Kulinarische Karte der Insel: La Trastienda de Chago in Gáldar
Wer bereit ist, in den Norden zu fahren, in den historischen Ortskern von Gáldar, wo die Zeit langsamer zu vergehen scheint, wird in La Trastienda de Chago mit einer Erfahrung außerhalb der Karte belohnt, die die Reise wert ist. Nereida Rodríguez und Carmelo Mégica haben die Gabe, lokale und regionale Produkte in etwas scheinbar Unvermeidliches zu verwandeln – als ob die Gerichte gar nicht anders sein könnten. Zu den Highlights außerhalb der Karte gehören: Rippchen vom schwarzen Schwein mit geschmorten schwarzen Kartoffeln, cremigem Mais und knuspriger Garantie purer Kanarität, auf höchstem Niveau; und ein Tiradito von Rotem Thun, mariniert in Gran Canaria Salz mit Orangenschalenabrieb aus dem Tal von Agaete, eingelegter Zwiebel aus Gáldar und Sauce aus indischer Feige.
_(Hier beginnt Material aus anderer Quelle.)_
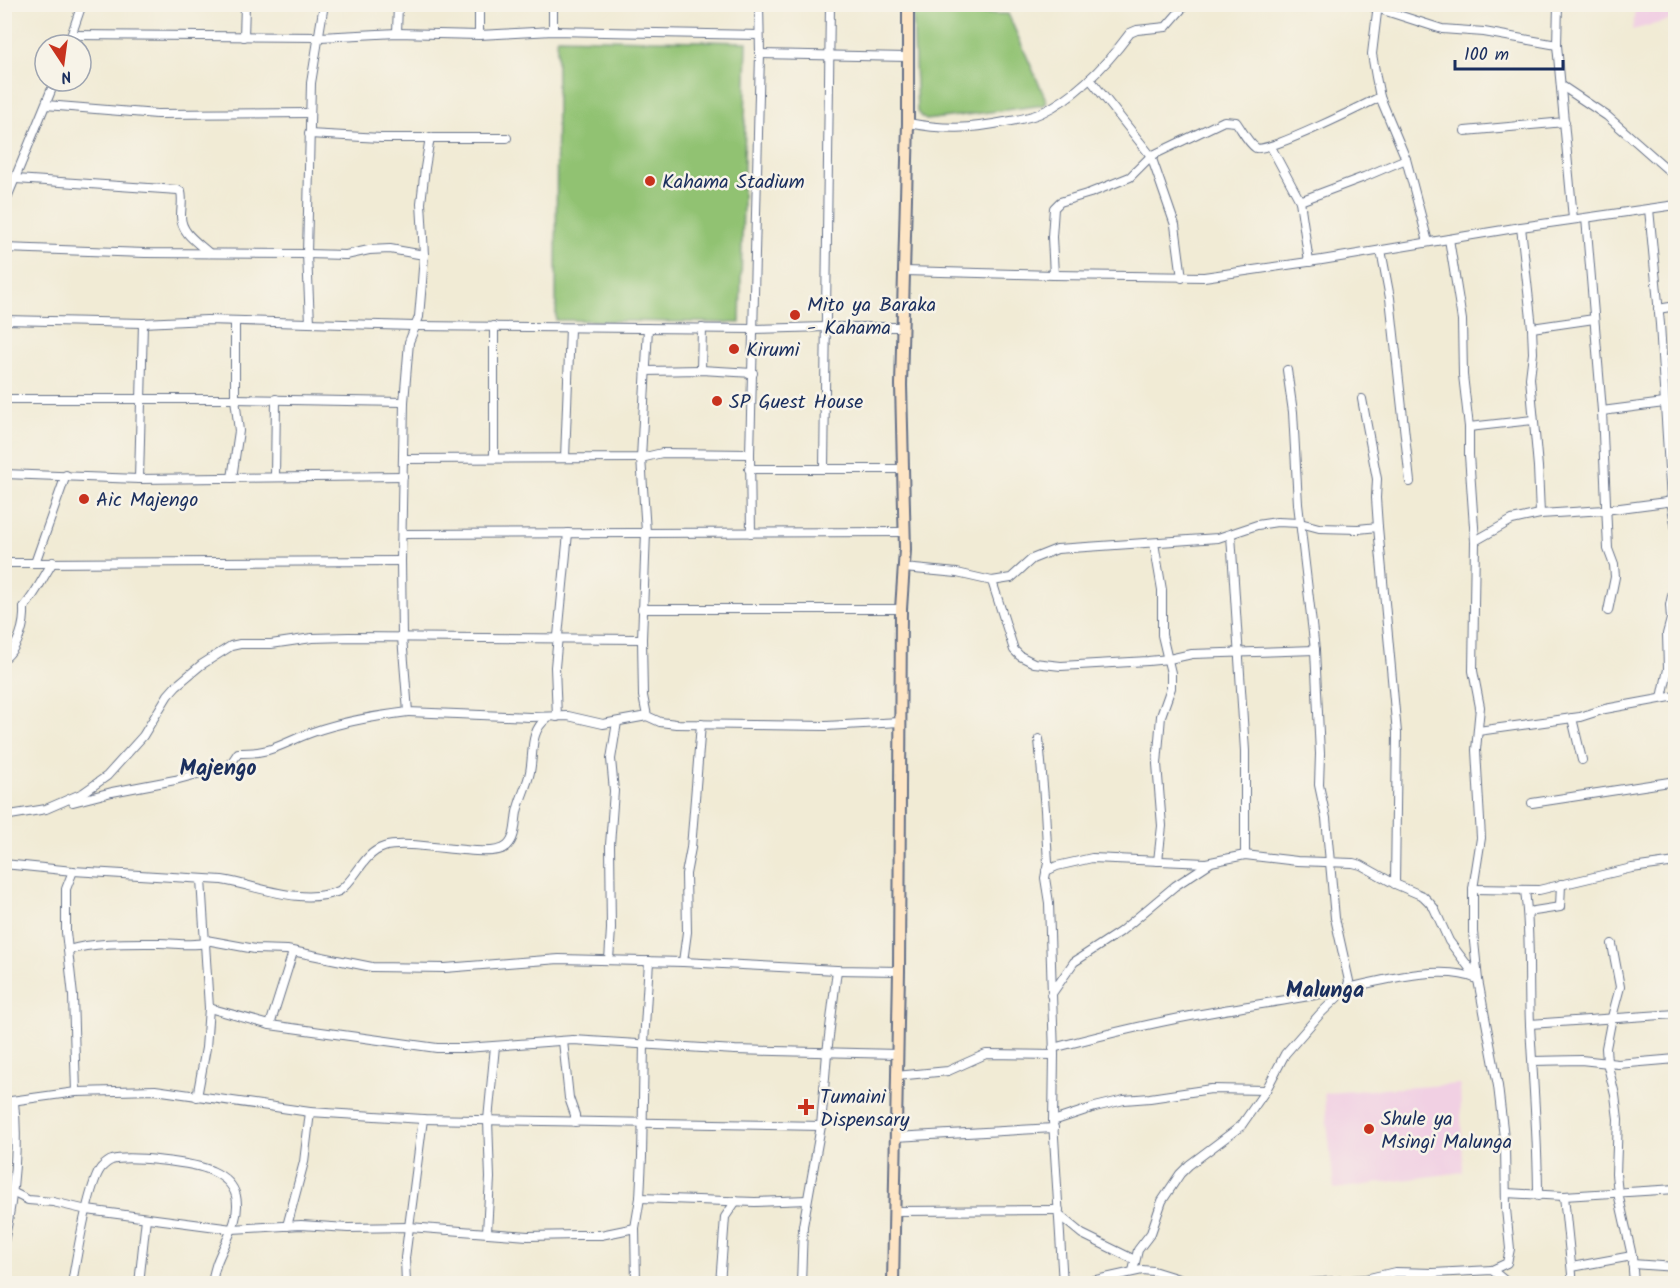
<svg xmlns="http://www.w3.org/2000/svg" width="1680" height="1288" viewBox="0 0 1680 1288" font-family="Kalam,sans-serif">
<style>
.built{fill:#f1d0e3}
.green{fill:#91c272;stroke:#567868;stroke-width:1.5}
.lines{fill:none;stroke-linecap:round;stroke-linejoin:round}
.street-casing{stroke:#667188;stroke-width:10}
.secondary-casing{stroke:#667188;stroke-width:14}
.street{stroke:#fff;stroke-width:8}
.secondary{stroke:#fde5c5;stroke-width:10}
.poi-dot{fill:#c8321e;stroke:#f7f3e8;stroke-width:2}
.labels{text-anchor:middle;stroke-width:5;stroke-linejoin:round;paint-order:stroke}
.poi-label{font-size:20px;fill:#1b2f5e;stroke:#f7f3e8;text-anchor:start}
.quarter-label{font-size:22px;font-weight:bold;fill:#1b2f5e;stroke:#f7f3e8}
</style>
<rect width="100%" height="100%" fill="#f7f3e8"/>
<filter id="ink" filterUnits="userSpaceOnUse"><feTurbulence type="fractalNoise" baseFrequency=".0167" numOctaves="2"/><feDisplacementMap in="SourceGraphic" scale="12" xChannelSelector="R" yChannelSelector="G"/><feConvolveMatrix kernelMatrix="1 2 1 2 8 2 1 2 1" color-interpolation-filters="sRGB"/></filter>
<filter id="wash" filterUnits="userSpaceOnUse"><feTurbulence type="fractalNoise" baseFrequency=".008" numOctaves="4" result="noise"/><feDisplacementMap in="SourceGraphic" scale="24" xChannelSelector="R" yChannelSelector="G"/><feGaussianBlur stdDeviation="1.35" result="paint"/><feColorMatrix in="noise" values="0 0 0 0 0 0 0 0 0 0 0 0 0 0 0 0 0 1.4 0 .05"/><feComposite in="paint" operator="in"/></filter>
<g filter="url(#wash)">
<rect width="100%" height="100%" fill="#f1ebd5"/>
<g class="built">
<path d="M1636 4 1675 5V19L1632 30Z"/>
<path d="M1460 1084 1463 1172 1334 1189 1324 1093Z"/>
</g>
<g class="green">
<path d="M913 12 1008 14 1047 102 1044 105 926 120 917 112Z"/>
<path d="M557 38 747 42 740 323 556 320Z"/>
</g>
</g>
<g filter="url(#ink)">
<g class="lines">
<g class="street-casing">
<g id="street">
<path d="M1364 4 1442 29 1484 32 1557 45"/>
<path d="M1378 4 1372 54 1376 77 1380 97 1406 159 1428 242"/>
<path d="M1558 4 1557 45 1573 219"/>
<path d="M908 6 954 4"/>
<path d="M553 31V4"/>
<path d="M397 33 398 4"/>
<path d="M72 35 320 37 397 33 479 35 553 31 759 35"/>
<path d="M479 35V4"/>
<path d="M244 37 245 4"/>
<path d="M68 45 82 4"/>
<path d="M760 54 907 57"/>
<path d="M1090 79 1151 156 1175 225 1182 278"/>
<path d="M1562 86 1607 116 1676 177"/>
<path d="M46 105 157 114 310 113"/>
<path d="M908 123C944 130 970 129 1005 122 1017 120 1030 118 1041 113 1077 96 1107 64 1130 33L1137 30 1166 27 1186 4"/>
<path d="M1465 131 1565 122"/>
<path d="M309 134 381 138H507"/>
<path d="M430 137 425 168 421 203 424 255 422 282 419 317 409 342 404 402 401 561 402 637 408 712 530 717 568 716 603 724 647 716"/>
<path d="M1271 147 1300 201 1364 177 1406 159"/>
<path d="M16 179 178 190 181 192C183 200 181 208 181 216 181 233 197 242 209 253"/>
<path d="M1300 201 1309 262"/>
<path d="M4 205 55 81"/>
<path d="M1649 209 1660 324 1671 501 1676 530"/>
<path d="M1586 218 1602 411 1608 549 1614 565 1615 577 1608 611"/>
<path d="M1521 227 1532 328 1533 353 1530 378 1538 467 1540 514"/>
<path d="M1449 239 1462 320 1463 375 1469 427V455L1475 541 1473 671 1480 707 1476 750 1481 838 1473 889V932L1478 980 1498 1086 1505 1146 1506 1209 1510 1249 1507 1263 1492 1270"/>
<path d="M4 248 145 253 307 254 346 255 369 250 390 249 424 255"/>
<path d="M1381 250 1390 298 1410 482"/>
<path d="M904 271 1054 275 1204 277 1322 260 1521 227 1676 205"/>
<path d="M1054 275 1052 237 1054 208 1060 202 1090 193 1130 177 1151 156 1224 121 1236 122C1242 130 1248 143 1256 148 1266 154 1364 105 1380 97"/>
<path d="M1658 309 1676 306"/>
<path d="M4 320 143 323 207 320 414 326 754 329 826 327H902"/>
<path d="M310 323 307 254 311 83 324 4"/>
<path d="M494 326V457"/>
<path d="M648 328 641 458 646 532 642 639 643 696 647 716 660 722 676 724 826 726 900 722"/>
<path d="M1532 328 1594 319"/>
<path d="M701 370 702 328"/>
<path d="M645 371 701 370 753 373"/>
<path d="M4 399H235L404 402"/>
<path d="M1362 399 1377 479 1376 498 1378 527 1397 733 1395 884"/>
<path d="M1602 411 1664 403"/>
<path d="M1469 427 1533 420"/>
<path d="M565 458 570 328"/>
<path d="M403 459 641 458 662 453 750 454"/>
<path d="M749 469H904"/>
<path d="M824 469 830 4"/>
<path d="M4 474 139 479 403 476"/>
<path d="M275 477 276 399"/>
<path d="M232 478 239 431 235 399V322"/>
<path d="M139 479 143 323"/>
<path d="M751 533 750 454 760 54 759 4"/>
<path d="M402 534 905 532"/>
<path d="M1231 535 1245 751V855"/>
<path d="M1475 541 1512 520 1540 514 1605 510 1674 501"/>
<path d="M1154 543 1162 590V635L1171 673V688L1161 716 1157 764 1162 826 1158 861"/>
<path d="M4 563H35L66 475"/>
<path d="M35 563 401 561"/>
<path d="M904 568 957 573 992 581 1011 578 1032 559 1057 549 1218 538 1257 525 1277 522 1300 523 1319 528 1358 529 1378 527"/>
<path d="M992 581 1014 650 1020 656 1034 663 1061 666 1148 661 1169 659 1192 654 1315 650"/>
<path d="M642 609H901"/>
<path d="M4 659C19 646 25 625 24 607 36 594 43 577 53 562"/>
<path d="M1662 698 1668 669 1667 634 1671 619 1670 605 1676 577"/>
<path d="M557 717 555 667 568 533"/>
<path d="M1572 718 1582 760"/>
<path d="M1478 731 1580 717 1605 709 1676 696"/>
<path d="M1039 739 1045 810 1048 863 1045 878 1049 903 1054 1055 1053 1121 1063 1284"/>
<path d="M73 802 112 792 175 780 224 767 232 762 238 753C273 754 282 743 313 732 343 721 377 716 408 712"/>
<path d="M1532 803 1676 781"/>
<path d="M4 816 46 809 83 793 107 776 143 736 168 695 176 686 201 665 231 646 240 644H271L312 638 349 637 642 639"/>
<path d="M1674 862 1676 881"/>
<path d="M4 864 73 871 222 880C259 886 301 906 339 891 357 879 362 854 384 847 412 838 491 861 507 846 516 838 515 823 517 812 520 798 527 786 530 772 534 752 529 732 547 718"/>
<path d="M73 871 66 889V932L73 996 76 1092"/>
<path d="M1046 871 1057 866 1092 858 1206 863 1245 855 1297 861 1353 863 1361 865 1395 884 1423 896 1428 901 1434 908 1449 941 1477 978"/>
<path d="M1473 889 1539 890 1632 868 1676 862"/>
<path d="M1525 891C1531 935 1528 980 1530 1025 1533 1082 1538 1139 1538 1196"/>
<path d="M1528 912 1560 907 1561 884"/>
<path d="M206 940 255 949 287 950 372 967 445 968 559 959 683 962 837 970 899 971"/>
<path d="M1612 944 1620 987 1612 1017 1606 1048 1607 1062 1615 1095 1618 1119 1616 1174 1618 1193 1632 1256 1634 1284"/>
<path d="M68 950C95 942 130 943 159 943 175 943 190 946 206 943"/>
<path d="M609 960 611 929 610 845 614 791 611 759 617 722"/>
<path d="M683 962 687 932 686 874 691 848 701 724"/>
<path d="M1051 995 1074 962 1120 932 1175 886 1210 863"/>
<path d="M209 1008 270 1025 437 1048H465L573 1040 735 1050 897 1054"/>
<path d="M1530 1024 1676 1014"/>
<path d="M270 1025 293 952"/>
<path d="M563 1041 569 1098 575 1115V1122"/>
<path d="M1053 1048C1106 1034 1159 1021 1213 1012 1252 1005 1291 1000 1330 992 1370 984 1439 962 1477 979"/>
<path d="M1533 1061 1581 1060 1618 1064 1676 1059"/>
<path d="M896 1076 948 1071 986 1054 1054 1055"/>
<path d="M197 1097 206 1048 209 1008 201 879"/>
<path d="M4 1102 76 1092 155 1090 310 1112 423 1119 821 1126"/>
<path d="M1053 1121 1095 1107 1124 1100 1150 1098 1211 1089 1266 1090"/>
<path d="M895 1137 1054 1128"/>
<path d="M14 1193 28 1200 53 1202 87 1210 232 1229 301 1225 348 1228 409 1227 528 1236 579 1235H601L635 1228"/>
<path d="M1506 1193 1564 1196 1676 1189"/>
<path d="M1564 1196 1573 1284"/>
<path d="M640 1198 755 1202 807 1200"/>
<path d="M894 1211 1059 1210"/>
<path d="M1059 1215 1082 1234 1135 1260"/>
<path d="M287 1226 304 1162 310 1112"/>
<path d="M487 1232 490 1178 488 1120 495 1046"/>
<path d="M4 1242C14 1195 19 1150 14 1102"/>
<path d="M1632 1264 1676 1267"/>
<path d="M1572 1267 1632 1256"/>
<path d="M1133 1271 1138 1250 1151 1233 1162 1201 1180 1174 1189 1165 1241 1126 1266 1090 1285 1054 1320 1014 1347 988 1349 981 1335 918 1326 818 1319 785 1320 754 1315 650 1298 504 1293 412 1287 370"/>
<path d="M72 1284C76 1260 88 1185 101 1168 104 1165 108 1161 112 1160 129 1155 196 1163 212 1171 223 1176 233 1184 236 1196 243 1228 212 1254 213 1284"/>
<path d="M139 1284 146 1218"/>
<path d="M406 1284 405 1258 423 1119"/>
<path d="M636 1284 635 1228 640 1198 642 1157 644 1043 649 961"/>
<path d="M720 1284 725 1217 736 1201"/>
<path d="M801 1284 803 1226 821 1126 827 1053 837 970"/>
<path d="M1078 1284 1142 1270 1153 1271 1182 1280 1213 1284"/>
<path d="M1294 1284 1365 1279 1395 1272 1433 1273 1492 1270 1509 1284"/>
</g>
</g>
<g class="secondary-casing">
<path id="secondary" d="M893 1284 899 971 901 609 905 550 901 385 908 123V4"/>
</g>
<use href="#street" class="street"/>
<use href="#secondary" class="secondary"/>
</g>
</g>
<g class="poi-dot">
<circle cx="650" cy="181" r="6"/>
<circle cx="795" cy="315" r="6"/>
<circle cx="734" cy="349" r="6"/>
<circle cx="717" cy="401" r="6"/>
<circle cx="84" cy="499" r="6"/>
<path d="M803 1098h6v6h6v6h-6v6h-6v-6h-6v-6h6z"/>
<circle cx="1369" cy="1129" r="6"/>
</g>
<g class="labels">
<g class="poi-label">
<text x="662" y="188">Kahama Stadium</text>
<text x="807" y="311">Mito ya Baraka<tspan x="807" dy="23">- Kahama</tspan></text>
<text x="746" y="356">Kirumi</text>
<text x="729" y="408">SP Guest House</text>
<text x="96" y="506">Aic Majengo</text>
<text x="820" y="1103">Tumaini<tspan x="820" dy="23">Dispensary</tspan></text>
<text x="1381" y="1125">Shule ya<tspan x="1381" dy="23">Msingi Malunga</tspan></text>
</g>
<g class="quarter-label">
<text x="218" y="775">Majengo</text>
<text x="1325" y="997">Malunga</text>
</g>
</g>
<rect width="1680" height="1288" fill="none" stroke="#f7f3e8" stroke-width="24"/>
<g transform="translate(63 63) rotate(167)"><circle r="28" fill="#f7f3e8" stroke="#9fa5b1" stroke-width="1.5"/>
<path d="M0-4.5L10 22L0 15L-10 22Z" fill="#c8321e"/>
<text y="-9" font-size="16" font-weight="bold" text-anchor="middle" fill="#1b2f5e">N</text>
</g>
<path d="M1455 60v9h108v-9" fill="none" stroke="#1b2f5e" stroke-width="3"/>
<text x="1464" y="60" font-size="18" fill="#1b2f5e" stroke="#f7f3e8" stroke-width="4.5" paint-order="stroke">100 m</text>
</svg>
Ein Gericht, das fast eine Karte der Insel ist: Agaete, Gáldar, das Meer. Kleines, charmantes Restaurant, Reservierung Pflicht. Adresse: Calle Andamana, 5, Gáldar | @latrastiendadechago
Süßes Finale mit französischer Technik: AVE Pastelería Artesanal
Dass den krönenden Abschluss eine Konditorei französischer Inspiration mit lokalen Zutaten im Herzen macht, ergibt einen vollkommenen Sinn. AVE Pastelería Artesanal, die Kreation von Dana Joher in der Calle Carmen Llopis in Las Palmas, feiert den Día de Canarias mit zwei Stücken, die für sich genommen kleine Manifeste der Inselidentität sind. Der Guanche: knuspriger Blätterteig, Bananenkaramell, Biskuit und Gofio-Mousse. Der Bostock auf kanarische Art: Brioche, Bienmesabe und Mandeln in verschiedenen Texturen. Französische Technik im Dienst des kanarischen Geschmacks, ausgeführt mit der handwerklichen Präzision, die AVE zu einem der beliebtesten Anlaufpunkte der Stadt gemacht hat. Denn der Día de Canarias verdient ein Dessert, das in Erinnerung bleibt. Adresse: Calle Carmen Llopis, 1, Las Palmas de Gran Canaria | @avepasteleriaartesanal
Hijo del Volcán 2026: Eine Insel isst sich selbst
Quevedo, der Musiker, hat es zusammen mit Los Gofiones – diesen Klangwächtern der kanarischen Erinnerung – gesungen, und seine Worte sind endgültig: „Ich bin der Sohn eines Vulkans / umgeben von einem ewigen Meer / das uns trennt und uns verbindet.“ Dieses Lied, „Hijo del Volcán“, ist im Jahr 2026 die generationenübergreifende Hymne einer Identität, die sich nicht entschuldigt dafür, das zu sein, was sie ist. Und welchen besseren Weg gibt es, sie zu ehren, als sie zu essen?